Но я сдерживаюсь. Так надо. Их разговор как раз подходит к концу, когда я замечаю бордовый «Бьюик» родителей Софи.
Я рассказал им о случившемся по телефону, хотя лучше было бы объяснить все лично.
– В каком смысле ее забрали? – спросил меня Фрэнк. – Кто ее забрал?
– Не знаю, – ответил я. – Я не разглядел.
– Да какого… Что ты за мужик, если допустил такое?
Дубина стоеросовая. Тупой увалень. Трепло. Вот что я думаю про Фрэнка Флинна. Я не говорю об этом ему в лицо. И Софи не говорю. Просто улыбаюсь и терплю его выходки. По ночам я часто сжимаю зубы, и в этом наверняка виноват Фрэнк.
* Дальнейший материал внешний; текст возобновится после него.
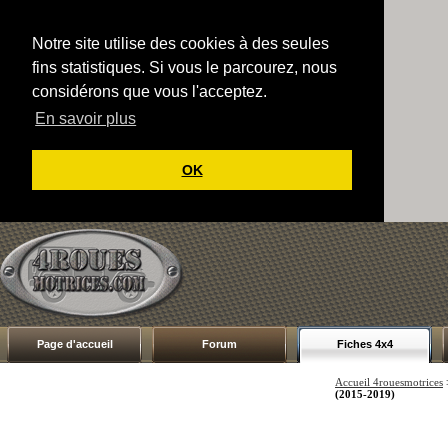
Notre site utilise des cookies à des seules
fins statistiques. Si vous le parcourez, nous
considérons que vous l'acceptez.
En savoir plus
OK
Page d'accueil
Forum
Fiches 4x4
Accueil 4rouesmotrices
(2015-2019)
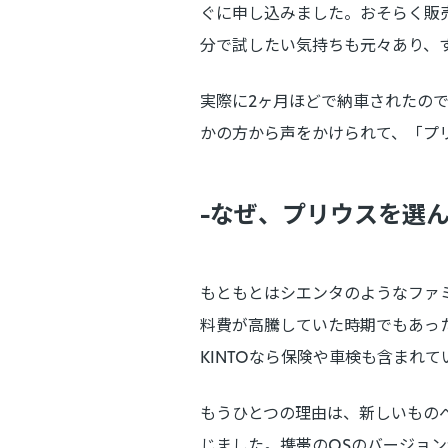
ぐに申し込みました。おそらく販
分で試したい気持ちも元々あり、
実際に2ヶ月ほどで納車されたの
かの方から声をかけられて、「プリ
-なぜ、プリウスを選
もともとはシエンタのようなファ
料費が高騰していた時期でもあっ
KINTOなら保険や車検も含まれ
もうひとつの理由は、新しいものへ
じました。携帯のOSのバージョ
Но я не собираюсь каждую ночь вставлять в рот каппу только затем, чтобы смириться с его присутствием в моей жизни.
Фрэнк вываливается из машины и идет в моем направлении, а Хелен семенит за ним, словно чемоданчик на колесах. Он одет в свою садоводческую одежду. Она одета так, словно собиралась в гости к подруге. Скорее всего, так оно и было. Она никогда не упускает возможности пойти куда-нибудь без Фрэнка. Я ее не виню. Она серая мышка. Но достаточно умна, чтобы держаться подальше от своего мужа. Так далеко, как только возможно.